The function was `trimToNull()`
Normally I would have just done
if (StringUtils.isBlank(foo)) {
responseDTO.setFoo(null);
}
Now I can just do responseDTO.setFoo(trimToNull(foo));I had written the original code, Claude suggested the improvement.
I enjoy shipping code and reviewing what Claude writes.
To add to that, what I find most helpful is the boring stuff, the JIRA cleanup, trawling Wikis and other sources to find out what the historical context of something was.
Normally that would take me all day to do, with a 30 minute code change.
Now I can do that in about 15 minutes and think about building or shipping some tool which I never had time to do.
I got into software engineering because I was always fascinated by getting computers to do stuff, and I really enjoyed the manual task of programming. It's been a dream to earn a living doing something I would do in my spare time. I was pretty good at it too.
I'm not having fun any more, so I've decided to leave the field and become a teacher. I won't earn nearly as much money but I expect to feel more fulfilled, and I hope I can help make a difference to some young people.
I've had an extraordinarily privileged career, and many people never get the luxury of enjoying their work at all. But I'd rather try to enjoy what I do day to day than persist in something that's lost its spark.
You can also use it for regurgitating manuals, but generative AI for coding is counterproductive. Only the tool and gaming addicted people like it and pretend to be more productive, for which there is no public evidence. I don't see any software improving at any faster rate.
It seems like they're overgeneralizing quite a bit here and focusing on a narrow subset of the population while ignoring the people who are actually thriving with their new AI-enabled dev workflows.
LLMs are not a panacea by any means and they have lots of cons. But I for one would find it difficult to go back to a world where I can't lean on LLMs in my day-to-day.
One very specific example that could not possibly contribute to the brainrot mentioned in this article: AI saves time and reduces the headache of having to pore through pages of documentation (if there even is any) to find how that one method works or what arguments it can take. This alone is immensely helpful and can keep you in a state of flow instead of sending you off on a potentially fruitless side quest that derails your whole train of thought.
It's also taken me quite a bit of time, effort, and experimentation to find the right tools and the right ways to work AI into my workflows which I would bet that the developers mentioned in this article have not explored too deeply if at all.
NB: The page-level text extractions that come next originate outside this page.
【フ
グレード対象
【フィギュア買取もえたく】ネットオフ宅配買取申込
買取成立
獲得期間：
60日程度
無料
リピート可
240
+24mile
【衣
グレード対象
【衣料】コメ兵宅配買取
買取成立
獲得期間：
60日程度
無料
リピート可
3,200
Claiming AI is rotting your brain because you can't one-shot an entire app or even a single feature is a straw man fallacy.
Experienced mental pains I never felt with any other activity except watching tiktok reels for hours.
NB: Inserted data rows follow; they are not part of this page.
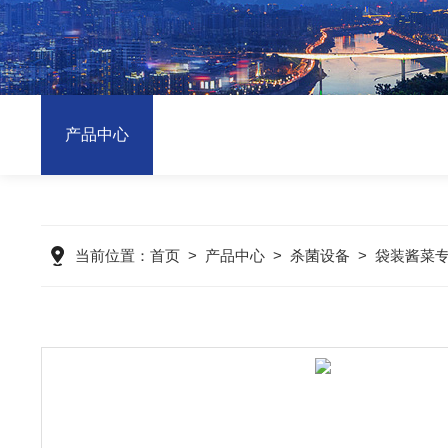
产品中心
当前位置：
首页
>
产品中心
>
杀菌设备
>
袋装酱菜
Got into points of no returns on numerous side projects, ai slop neither ai or myself could touch.
I've developed a better mental loop. I simply review every lines of code it spits out, and refine the loop to get less code produced. But always demand the full file again.
I commit each change. And inspect the diff for review.
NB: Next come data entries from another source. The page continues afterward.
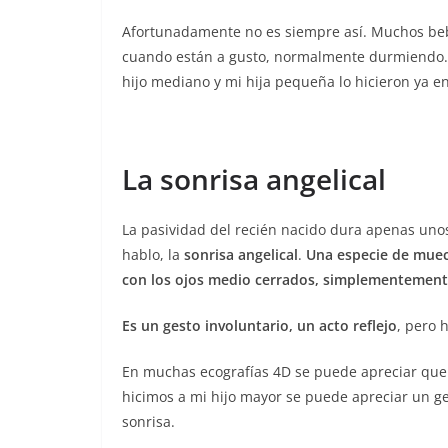
Afortunadamente no es siempre así. Muchos beb
cuando están a gusto, normalmente durmiendo. M
hijo mediano y mi hija pequeña lo hicieron ya en
La sonrisa angelical
La pasividad del recién nacido dura apenas uno
hablo, la
sonrisa angelical
.
Una especie de muec
con los ojos medio cerrados, simplementement
Es un gesto involuntario, un acto reflejo
, pero 
En muchas ecografías 4D se puede apreciar que e
hicimos a mi hijo mayor se puede apreciar un g
sonrisa.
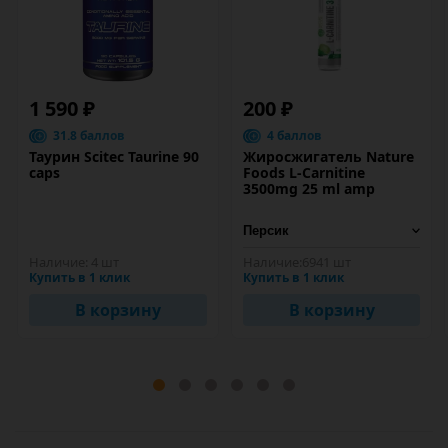
1 590 ₽
200 ₽
31.8 баллов
4 баллов
Таурин Scitec Taurine 90
Жиросжигатель Nature
caps
Foods L-Carnitine
3500mg 25 ml amp
Наличие:
4 шт
Наличие:
6941 шт
Купить в 1 клик
Купить в 1 клик
В корзину
В корзину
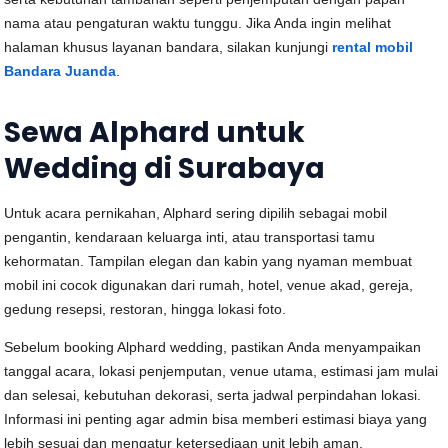
nama atau pengaturan waktu tunggu. Jika Anda ingin melihat
halaman khusus layanan bandara, silakan kunjungi
rental mobil
Bandara Juanda
.
Sewa Alphard untuk
Wedding di Surabaya
Untuk acara pernikahan, Alphard sering dipilih sebagai mobil
pengantin, kendaraan keluarga inti, atau transportasi tamu
kehormatan. Tampilan elegan dan kabin yang nyaman membuat
mobil ini cocok digunakan dari rumah, hotel, venue akad, gereja,
gedung resepsi, restoran, hingga lokasi foto.
Sebelum booking Alphard wedding, pastikan Anda menyampaikan
tanggal acara, lokasi penjemputan, venue utama, estimasi jam mulai
dan selesai, kebutuhan dekorasi, serta jadwal perpindahan lokasi.
Informasi ini penting agar admin bisa memberi estimasi biaya yang
lebih sesuai dan mengatur ketersediaan unit lebih aman.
I don't feel drain or pain.
LLMs still aren't standalone developers, but they can be tamed to execute well on well defined scope. If we review what they do, every time.
I have also worked in customer support for some time and I have found that huge problem for some people (often times developers) is that they are lacking theory of mind. Like they literally can't comprehend that I don't see into their heads and they need to articulate their question with correct context otherwise I can't help them.
AI is like a litmus test for it. People who have theory of mind, are capable of putting together a question which will give them good results out of AI. On the other hand people who are struggling with the fact that AI can't see what you mean unless it is in a context window will have bad time with it. These people also usually suck in managing other people because - once again - they are unable to provide tasks with enough context and properly set boundaries. At best they will give you some vague poorly defined tasks and get mad when you will do it differently than they had in their mind.